--- Provided data Enclosed Below ---

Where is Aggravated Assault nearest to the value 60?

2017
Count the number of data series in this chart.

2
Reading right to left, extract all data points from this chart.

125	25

--- End of Enclosed Provided data ---

## Problem statement:
Rewrite the records above, swapping every "this chart" for "this figure" and keeping everything else the same.

## Result below:
Where is Aggravated Assault nearest to the value 60?

2017
Count the number of data series in this figure.

2
Reading right to left, extract all data points from this figure.

125	25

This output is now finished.